Under the 2017 QandA, institutions have discretion in determining which standard of proof to apply to cases of sexual misconduct. The 2017 QandA states, in relevant part, that “[t]he findings of fact and conclusions should be reached by applying either a preponderance of the evidence standard or a clear and convincing evidence standard.”

In contrast, the Title IX Protection Act calls for schools to return to the “preponderance of the evidence” standard that had been required by the 2011 Dear Colleague Letter in evaluating and investigating sexual misconduct complaints. The preponderance of the evidence (commonly referred to as the 51 percent test or the “feather test”) means that it is “more likely than not” that the respondent violated the institution’s policy and engaged in sexual misconduct. Rep. Speier and her colleagues advocate for the lower standard to apply to college sexual assault cases because a higher standard is “going to create a deterrent for victims to report. The 'preponderance of the evidence' standard is used for all civil rights cases and it's a civil right to be able to go to college in a safe and nondiscriminatory environment” according to Speier.

Time Frames

In accordance with the 2011 Dear Colleague Letter, “a typical investigation takes approximately 60 calendar days following receipt of the complaint.” Although OCR recognized that more complex cases could take longer, institutions were generally required, within 60 days of the institution receiving notice of the claim, to investigate, stop the behavior, take action to prevent the recurrence of such behavior, come to a final determination, and implement any sanctions and/or remedial actions. This time frame did not include appeals.

Under the 2017 QandA, there is “no fixed time frame under which a school must complete a Title IX investigation. OCR will evaluate a school’s good faith to conduct a fair, impartial investigation in a timely manner designed to provide all parties with resolution.”
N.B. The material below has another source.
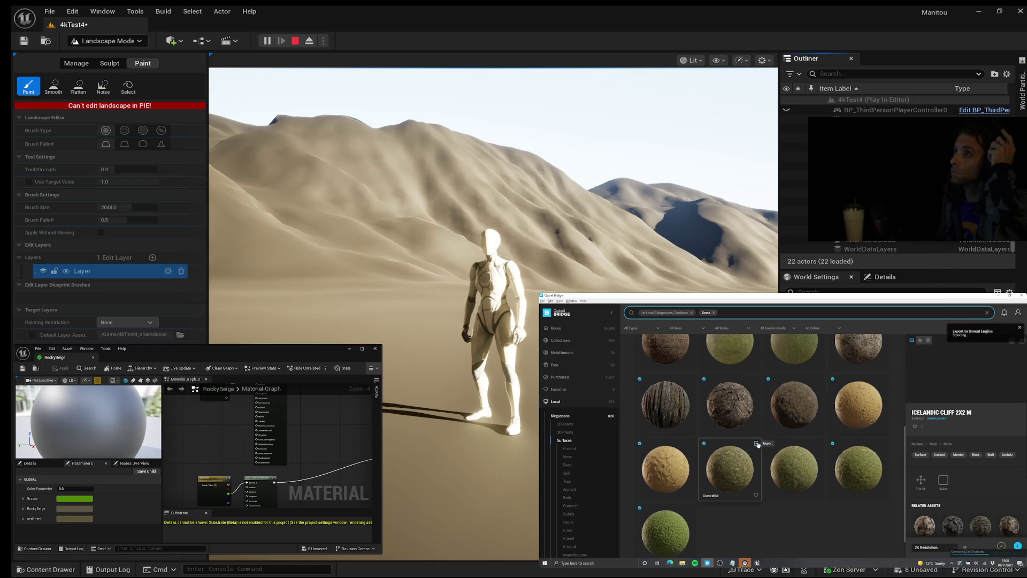
scroll(790, 441, "up", 5)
The Title IX Protection Act also calls for the reinstatement of the 60-day timeframe in which schools must approximately finish conducting their investigations of claims of sexual assault.
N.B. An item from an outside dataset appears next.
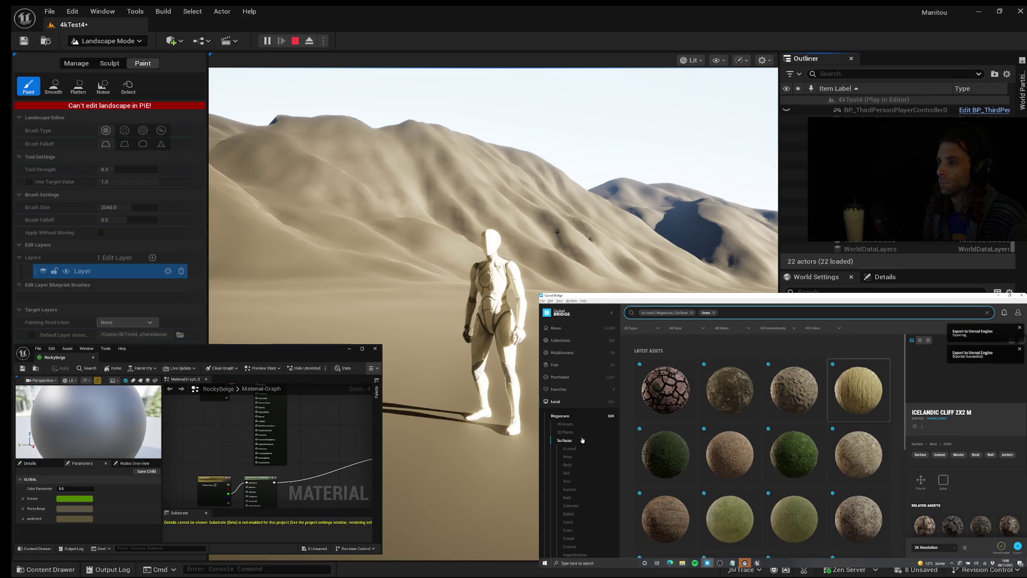
left_click(588, 463)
Additional Aspects of the Legislation

The 2017 QandA allows for schools to use mediation as a method to resolve cases, including cases of sexual assault if the school determines mediation to be appropriate and the parties agree. Contrastingly, the Title IX Protection Act “clarifies the circumstances under which mediation and cross-examination – which have been shown to be intimidating and cause even further trauma for survivors – are not appropriate and offers alternatives.” More specifically, it prohibits the use of mediation when sexual violence is alleged by the complainant and requires schools to prohibit cross-examination between the complainant and the respondent at the internal hearing. The new bill’s stance against mediation is in line with the 2011 Dear Colleague Letter. Finally, the bill “reiterates the rights of both the complainant and respondent, such as if a school offers the right to appeal or access to counsel, it must do so for both parties.”
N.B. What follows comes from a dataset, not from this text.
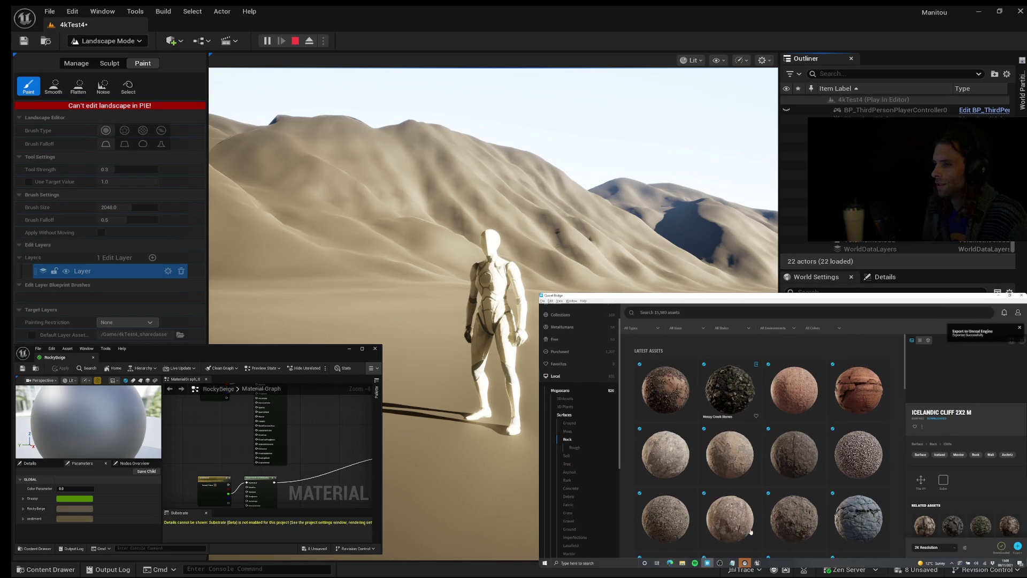
Switch to the other Unreal Editor window showing the Megascans plugin.
mouse_move(757, 563)
left_click(734, 538)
The bill is seemingly part of a response to Secretary Betsy DeVos’ rescission of the Obama-era rules and the implementation of the 2017 QandA by OCR. “We have a secretary of education who is trying to take us back in time and we’re not going back in time,” Speier said. “We’re not going back to a period of time when a woman who is raped is not believed or her case is swept under the rug.”

It remains to be seen whether the Title IX Protection Act will become law since it has only recently been referred to a committee. Institutions should remain aware of the future developments in Title IX since they have the ability to impose additional requirements on institutions as to how complaints of sexual assault should be handled. Institutions are advised to pay close attention to this area of the law, as it has the potential to have significant practical as well as legal implications.

Please note that this is a general overview of developments in the law and does not constitute legal advice. Nothing herein creates an attorney-client relationship between the sender and recipient.